October’s market correction (the Nasdaq Biotechnology index is still up by 7.2% in sterling terms in the past year) is not the only sense in which the new ETF makes biotech cheaper. The iShares fund has a total expense ratio of 0.35%. This is lower than the 0.47% cost of the US equivalent and the 0.4% fees for the only other UK-listed biotech ETF, the £292 million Source Nasdaq Biotech fund.
Pessimism around the sector may also be excessive. Trump admittedly sounded hostile in October. However, he accused the industry of ‘getting away with murder’ in January too.
But, in June, the biotech index gained 7.9% in sterling terms on news the White House was preparing friendlier policies. So it is a mistake to presume Trump’s rhetoric will be matched by stringent legislation.
There are grounds for encouragement at the company level as well. While the market focused on the negatives in October’s updates, both Amgen and Biogen did beat earnings estimates.
Strategists at Bank of America Merrill Lynch noted biotech offers similar long-term growth potential to the surging tech giants. But it trades at half their median price-to-earnings ratios. And it is less of a crowded trade at the moment.
It is perhaps more disappointing, then, the only two UK-listed biotech ETFs track the same index when there are other benchmarks.
The MVIS US Listed Biotech 25 Index is a more concentrated option, with just 25 positions.

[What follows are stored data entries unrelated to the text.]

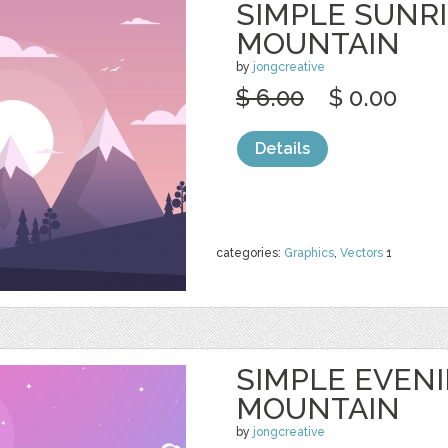
SIMPLE SUNR
MOUNTAIN
by
jongcreative
$ 6.00
$ 0.00
Details
categories:
Graphics
,
Vectors
1
SIMPLE EVEN
MOUNTAIN
by
jongcreative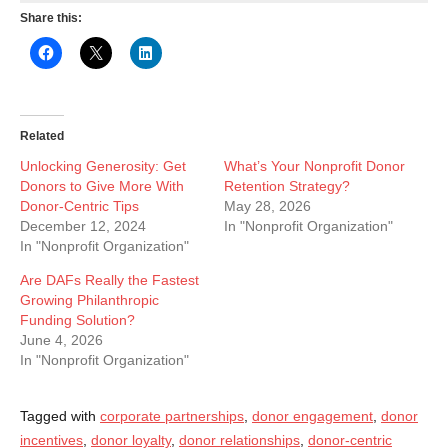
Share this:
Related
Unlocking Generosity: Get
What’s Your Nonprofit Donor
Donors to Give More With
Retention Strategy?
Donor-Centric Tips
May 28, 2026
December 12, 2024
In "Nonprofit Organization"
In "Nonprofit Organization"
Are DAFs Really the Fastest
Growing Philanthropic
Funding Solution?
June 4, 2026
In "Nonprofit Organization"
Tagged with
corporate partnerships
,
donor engagement
,
donor
incentives
,
donor loyalty
,
donor relationships
,
donor-centric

The S&P Biotech Select Industry index and NYSE Arca Biotechnology index are equal weighted and so have a higher exposure to smaller cap stocks.
iShares also has its £68 million Healthcare Innovation ETF, with a 0.4% TER, which has substantial biotech exposure, including to Alnylam. It has a global mandate, though, with only 44% of the portfolio in the US and 26% in Korea and Japan.
Then there is the suite of popular active vehicles for biotech allocations, although their performance has been mixed. In the small open-ended peer group, only half the funds delivered positive risk-adjusted returns in the past three years, although the top manager’s information ratio is a highly impressive 1.14.
The two investment trusts specialising in biotech, on the other hand, have comfortably beaten the Nasdaq Biotechnology index over three, five, and 10-year periods.